Document section:
These were the conditions in which Mohammad Quli was born.  

Bhāgyanagar – the living foundation of Hyderabad

Mohammed’s father, Ibrahim Quli, built a bridge across the river Mūsi (Purāna Pul) in 1578 CE. Beyond this bridge, lay Chichlam, a “predominantly brahmin” settlement in which a Sufi, Shāh Chirāgh settled (Sherwani 1967: 14).

For a Sufi to settle here and a bridge to be built, there must have been a considerable number of people of other social groups and considerable economic activity in the area. Sherwani himself argues that Mohammad Quli must “have been informed of the increasing population of the area” (ibid), which implies growing economic activity.  

In other words, the place in which Charminar was built in 1591-92 CE and which was named Hyderabad, already had a predominantly Brahmin settlement, several social groups and considerable economic activity. Thus Hyderabad, although a city inspired by Persian ideas, was not thrust upon a social and economic vacuum, but was planted in the bed of native soil and culture.

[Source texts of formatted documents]
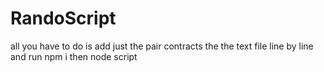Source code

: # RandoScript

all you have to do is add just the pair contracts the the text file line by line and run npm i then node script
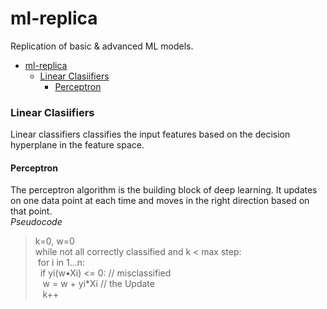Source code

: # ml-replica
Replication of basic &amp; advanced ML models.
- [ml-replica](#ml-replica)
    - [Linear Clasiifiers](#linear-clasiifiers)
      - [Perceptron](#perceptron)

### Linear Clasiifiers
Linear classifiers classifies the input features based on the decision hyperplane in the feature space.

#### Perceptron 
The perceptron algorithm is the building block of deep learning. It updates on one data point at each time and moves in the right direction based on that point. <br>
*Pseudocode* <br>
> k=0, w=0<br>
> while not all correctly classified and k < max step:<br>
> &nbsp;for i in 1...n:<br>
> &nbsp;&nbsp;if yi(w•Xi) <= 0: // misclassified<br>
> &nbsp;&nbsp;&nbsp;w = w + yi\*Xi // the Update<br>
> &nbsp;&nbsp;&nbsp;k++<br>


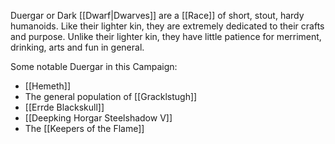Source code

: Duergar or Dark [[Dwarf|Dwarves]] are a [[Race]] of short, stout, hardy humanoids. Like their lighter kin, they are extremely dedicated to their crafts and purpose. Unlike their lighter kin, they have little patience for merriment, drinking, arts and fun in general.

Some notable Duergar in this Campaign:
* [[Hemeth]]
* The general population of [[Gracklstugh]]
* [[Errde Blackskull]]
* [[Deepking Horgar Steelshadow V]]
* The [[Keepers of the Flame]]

...

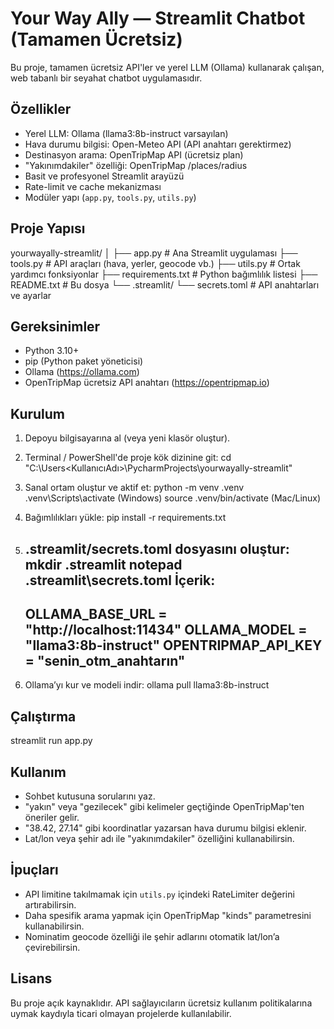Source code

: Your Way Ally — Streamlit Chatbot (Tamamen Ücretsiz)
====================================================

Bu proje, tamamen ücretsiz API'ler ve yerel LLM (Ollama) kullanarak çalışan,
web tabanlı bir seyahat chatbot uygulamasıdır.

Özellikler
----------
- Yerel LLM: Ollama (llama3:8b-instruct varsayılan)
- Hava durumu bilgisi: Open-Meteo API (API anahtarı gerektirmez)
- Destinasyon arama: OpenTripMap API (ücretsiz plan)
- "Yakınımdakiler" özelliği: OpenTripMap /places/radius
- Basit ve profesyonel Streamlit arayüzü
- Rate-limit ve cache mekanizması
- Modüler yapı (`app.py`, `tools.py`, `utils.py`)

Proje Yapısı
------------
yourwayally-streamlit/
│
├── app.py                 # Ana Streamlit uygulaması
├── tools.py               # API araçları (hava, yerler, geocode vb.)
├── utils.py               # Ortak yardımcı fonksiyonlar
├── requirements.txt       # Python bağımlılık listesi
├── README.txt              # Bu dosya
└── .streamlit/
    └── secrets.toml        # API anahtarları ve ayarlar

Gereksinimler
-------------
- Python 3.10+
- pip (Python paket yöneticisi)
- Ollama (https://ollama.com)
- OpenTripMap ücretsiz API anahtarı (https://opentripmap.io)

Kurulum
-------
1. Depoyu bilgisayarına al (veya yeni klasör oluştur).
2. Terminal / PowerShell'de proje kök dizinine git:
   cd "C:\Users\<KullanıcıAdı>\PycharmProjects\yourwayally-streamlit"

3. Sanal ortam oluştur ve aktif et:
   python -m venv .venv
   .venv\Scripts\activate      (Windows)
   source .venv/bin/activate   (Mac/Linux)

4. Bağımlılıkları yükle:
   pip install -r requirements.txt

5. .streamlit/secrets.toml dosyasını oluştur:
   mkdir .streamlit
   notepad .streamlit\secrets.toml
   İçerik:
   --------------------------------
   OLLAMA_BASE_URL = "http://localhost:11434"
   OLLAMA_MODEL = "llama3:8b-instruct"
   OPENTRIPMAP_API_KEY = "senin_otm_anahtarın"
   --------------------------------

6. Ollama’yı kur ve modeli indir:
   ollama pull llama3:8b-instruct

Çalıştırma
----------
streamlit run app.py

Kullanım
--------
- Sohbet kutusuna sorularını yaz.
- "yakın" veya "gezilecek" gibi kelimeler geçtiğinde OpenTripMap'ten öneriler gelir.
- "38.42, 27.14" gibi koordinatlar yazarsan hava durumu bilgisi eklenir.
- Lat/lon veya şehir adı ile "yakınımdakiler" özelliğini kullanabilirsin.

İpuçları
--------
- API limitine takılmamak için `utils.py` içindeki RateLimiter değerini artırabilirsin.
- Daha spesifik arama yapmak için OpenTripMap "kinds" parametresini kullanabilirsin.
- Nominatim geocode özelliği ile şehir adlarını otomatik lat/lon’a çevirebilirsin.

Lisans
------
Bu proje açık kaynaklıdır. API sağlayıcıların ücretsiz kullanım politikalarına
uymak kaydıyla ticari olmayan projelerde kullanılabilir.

* * *

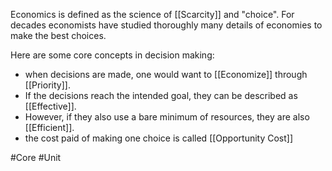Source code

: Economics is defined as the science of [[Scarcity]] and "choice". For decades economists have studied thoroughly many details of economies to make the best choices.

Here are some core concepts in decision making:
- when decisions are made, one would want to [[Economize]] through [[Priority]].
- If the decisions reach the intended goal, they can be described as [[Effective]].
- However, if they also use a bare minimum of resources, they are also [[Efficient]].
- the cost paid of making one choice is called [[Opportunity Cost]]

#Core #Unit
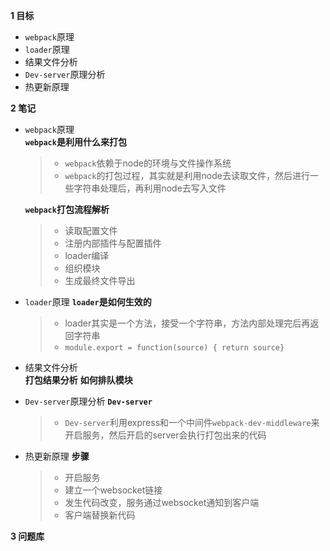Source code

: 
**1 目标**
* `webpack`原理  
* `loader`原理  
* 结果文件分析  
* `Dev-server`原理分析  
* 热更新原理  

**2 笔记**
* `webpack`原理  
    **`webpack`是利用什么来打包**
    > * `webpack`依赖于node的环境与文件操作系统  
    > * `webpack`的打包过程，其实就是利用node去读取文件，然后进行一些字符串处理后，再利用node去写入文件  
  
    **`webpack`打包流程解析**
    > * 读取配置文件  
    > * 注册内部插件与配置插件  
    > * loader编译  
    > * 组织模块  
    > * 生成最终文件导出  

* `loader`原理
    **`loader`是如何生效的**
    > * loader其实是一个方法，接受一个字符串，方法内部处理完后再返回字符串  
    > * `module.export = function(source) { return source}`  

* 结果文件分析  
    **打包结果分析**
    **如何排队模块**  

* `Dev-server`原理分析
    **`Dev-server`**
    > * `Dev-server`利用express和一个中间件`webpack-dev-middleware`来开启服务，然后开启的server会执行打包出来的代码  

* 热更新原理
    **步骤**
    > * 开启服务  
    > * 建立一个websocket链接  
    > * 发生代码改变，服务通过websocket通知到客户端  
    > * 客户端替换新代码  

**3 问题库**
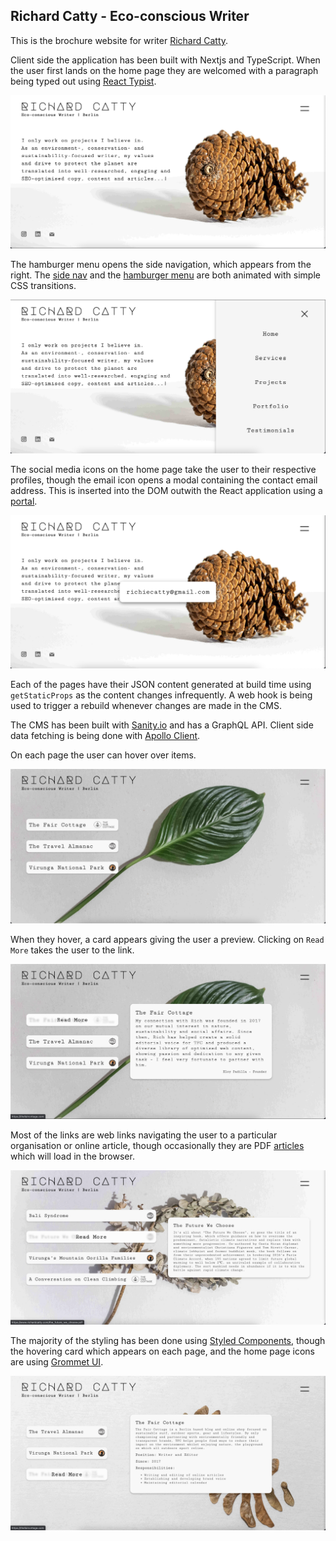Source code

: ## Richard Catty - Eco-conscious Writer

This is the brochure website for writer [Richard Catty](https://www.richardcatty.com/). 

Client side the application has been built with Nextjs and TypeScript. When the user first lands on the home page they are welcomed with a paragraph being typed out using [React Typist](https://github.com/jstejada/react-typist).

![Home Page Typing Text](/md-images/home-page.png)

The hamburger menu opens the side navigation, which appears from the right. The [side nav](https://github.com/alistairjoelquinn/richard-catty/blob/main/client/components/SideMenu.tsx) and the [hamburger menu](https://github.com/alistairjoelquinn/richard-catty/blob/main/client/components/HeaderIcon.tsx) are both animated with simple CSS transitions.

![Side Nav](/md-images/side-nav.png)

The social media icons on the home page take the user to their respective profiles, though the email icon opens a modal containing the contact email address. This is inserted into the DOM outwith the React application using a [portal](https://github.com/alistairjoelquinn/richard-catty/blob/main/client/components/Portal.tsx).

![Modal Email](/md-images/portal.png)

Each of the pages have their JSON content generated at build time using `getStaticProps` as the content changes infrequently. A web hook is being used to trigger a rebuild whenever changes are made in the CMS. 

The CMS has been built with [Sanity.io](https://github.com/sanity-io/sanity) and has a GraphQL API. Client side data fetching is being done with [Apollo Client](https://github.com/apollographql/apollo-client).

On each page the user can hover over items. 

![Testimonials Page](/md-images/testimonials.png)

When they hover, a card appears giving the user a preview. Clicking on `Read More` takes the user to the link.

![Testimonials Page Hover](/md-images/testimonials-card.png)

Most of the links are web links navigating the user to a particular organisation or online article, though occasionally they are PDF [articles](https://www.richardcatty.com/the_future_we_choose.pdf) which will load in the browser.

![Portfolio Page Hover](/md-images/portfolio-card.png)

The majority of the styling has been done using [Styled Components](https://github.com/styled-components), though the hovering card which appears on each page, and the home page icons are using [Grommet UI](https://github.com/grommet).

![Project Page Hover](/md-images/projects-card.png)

Study questions:
A – In the passage on the founding of Hyderabad, in what year did Ibrahim Quli build the bridge across the river Mūsi?
B – Reproduce word for word the part of the passage on the founding of Hyderabad that begins at the words "For a Sufi to" and ends after the words "soil and culture.".

Solutions to the problems:
A – 1578 CE

B –
For a Sufi to settle here and a bridge to be built, there must have been a considerable number of people of other social groups and considerable economic activity in the area. Sherwani himself argues that Mohammad Quli must “have been informed of the increasing population of the area” (ibid), which implies growing economic activity.  

In other words, the place in which Charminar was built in 1591-92 CE and which was named Hyderabad, already had a predominantly Brahmin settlement, several social groups and considerable economic activity. Thus Hyderabad, although a city inspired by Persian ideas, was not thrust upon a social and economic vacuum, but was planted in the bed of native soil and culture.